> WHAT YOU ARE ASKED TO DO
Everything from the line containing "Experiencia" through the end of the entries should be output exactly; nothing before it is wanted.

----------

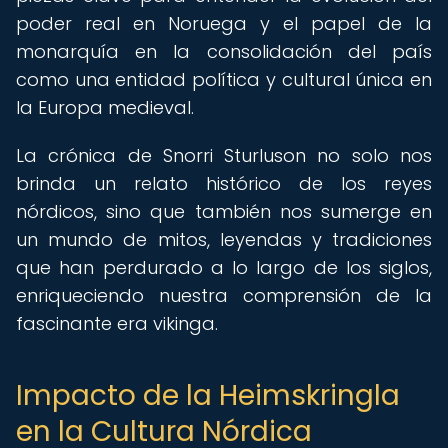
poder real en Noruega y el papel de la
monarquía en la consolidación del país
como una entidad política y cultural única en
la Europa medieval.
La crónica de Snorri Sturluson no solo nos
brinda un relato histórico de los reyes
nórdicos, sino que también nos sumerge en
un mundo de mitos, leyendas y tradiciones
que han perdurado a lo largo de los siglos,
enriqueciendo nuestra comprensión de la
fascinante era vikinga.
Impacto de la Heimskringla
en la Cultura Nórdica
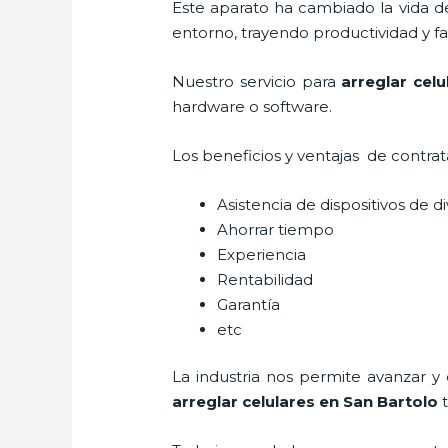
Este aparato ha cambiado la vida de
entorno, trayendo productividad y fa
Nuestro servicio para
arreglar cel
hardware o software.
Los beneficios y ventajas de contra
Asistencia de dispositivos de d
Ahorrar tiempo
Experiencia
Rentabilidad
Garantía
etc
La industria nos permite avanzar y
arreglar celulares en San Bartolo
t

----------

> EXERCISE SOLUTION
Experiencia
Rentabilidad
Garantía
etc
La industria nos permite avanzar y
arreglar celulares en San Bartolo
t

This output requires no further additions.